[[ DATASET EXTRACT, beginning ]]
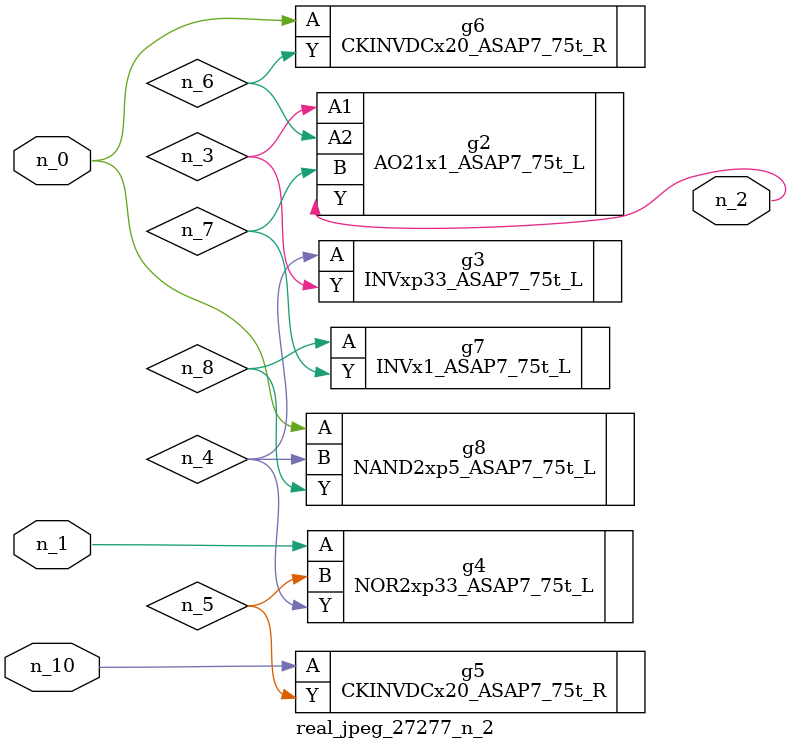
<source format=v>
module real_jpeg_27277_n_2 (n_1, n_10, n_0, n_2);

input n_1;
input n_10;
input n_0;

output n_2;

wire n_5;
wire n_4;
wire n_8;
wire n_6;
wire n_7;
wire n_3;

CKINVDCx20_ASAP7_75t_R g6 ( 
.A(n_0),
.Y(n_6)
);

NAND2xp5_ASAP7_75t_L g8 ( 
.A(n_0),
.B(n_4),
.Y(n_8)
);

NOR2xp33_ASAP7_75t_L g4 ( 
.A(n_1),
.B(n_5),
.Y(n_4)
);

AO21x1_ASAP7_75t_L g2 ( 
.A1(n_3),
.A2(n_6),
.B(n_7),
.Y(n_2)
);

INVxp33_ASAP7_75t_L g3 ( 
.A(n_4),
.Y(n_3)
);

INVx1_ASAP7_75t_L g7 ( 
.A(n_8),
.Y(n_7)
);

CKINVDCx20_ASAP7_75t_R g5 ( 
.A(n_10),
.Y(n_5)
);


endmodule
</source>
[[ DATASET EXTRACT, end ]]
▶ TASK: Word for word, give the data above again, without any images.

▶ RESPONSE FOR THIS EXERCISE:
<source format=v>
module real_jpeg_27277_n_2 (n_1, n_10, n_0, n_2);

input n_1;
input n_10;
input n_0;

output n_2;

wire n_5;
wire n_4;
wire n_8;
wire n_6;
wire n_7;
wire n_3;

CKINVDCx20_ASAP7_75t_R g6 ( 
.A(n_0),
.Y(n_6)
);

NAND2xp5_ASAP7_75t_L g8 ( 
.A(n_0),
.B(n_4),
.Y(n_8)
);

NOR2xp33_ASAP7_75t_L g4 ( 
.A(n_1),
.B(n_5),
.Y(n_4)
);

AO21x1_ASAP7_75t_L g2 ( 
.A1(n_3),
.A2(n_6),
.B(n_7),
.Y(n_2)
);

INVxp33_ASAP7_75t_L g3 ( 
.A(n_4),
.Y(n_3)
);

INVx1_ASAP7_75t_L g7 ( 
.A(n_8),
.Y(n_7)
);

CKINVDCx20_ASAP7_75t_R g5 ( 
.A(n_10),
.Y(n_5)
);


endmodule
</source>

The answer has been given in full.